-- Input data --
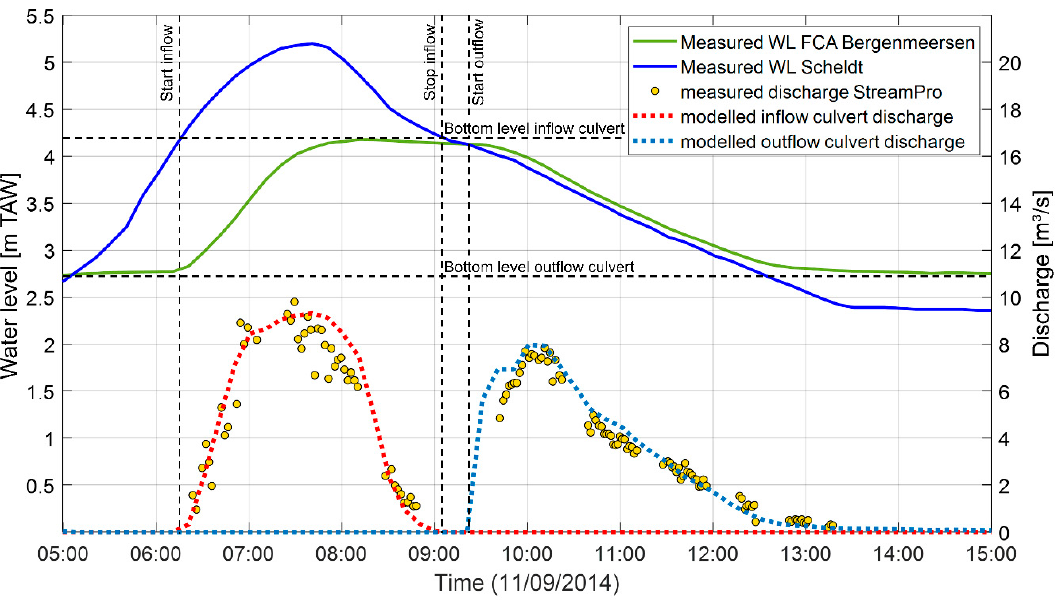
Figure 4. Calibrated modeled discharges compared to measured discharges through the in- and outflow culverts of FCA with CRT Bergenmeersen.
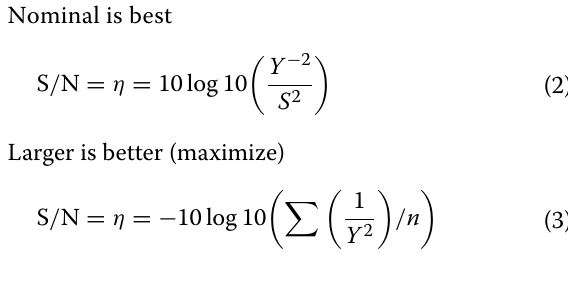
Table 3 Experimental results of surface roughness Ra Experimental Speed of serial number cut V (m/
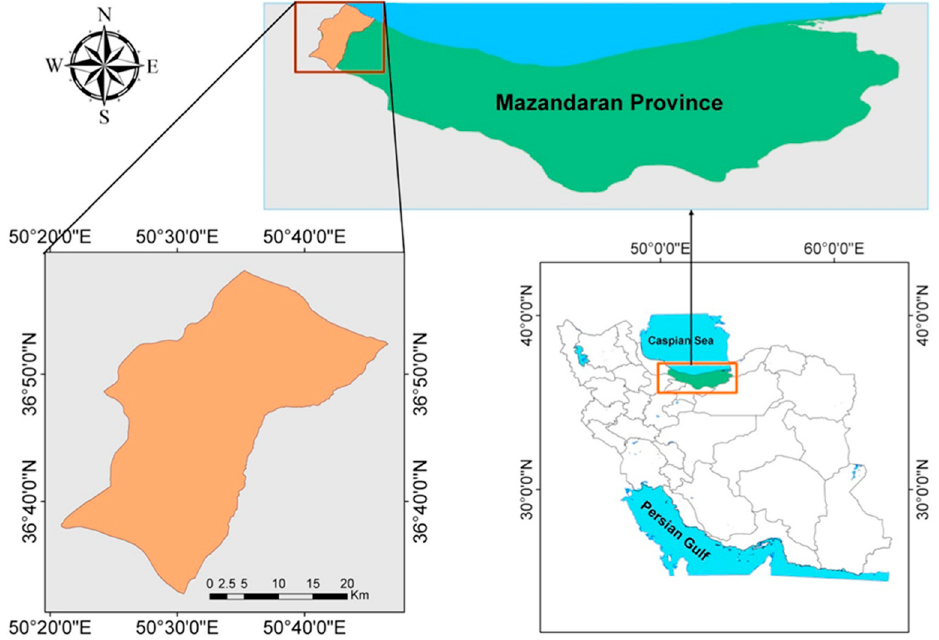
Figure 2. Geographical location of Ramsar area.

-- Activity --
The answer must be an exact copy of the lines from the one that holds "Table 3 Experimental" through the end of the data, both included, with no pictures.

-- Completed exercise --
Table 3 Experimental results of surface roughness Ra Experimental Speed of serial number cut V (m/
Figure 2. Geographical location of Ramsar area.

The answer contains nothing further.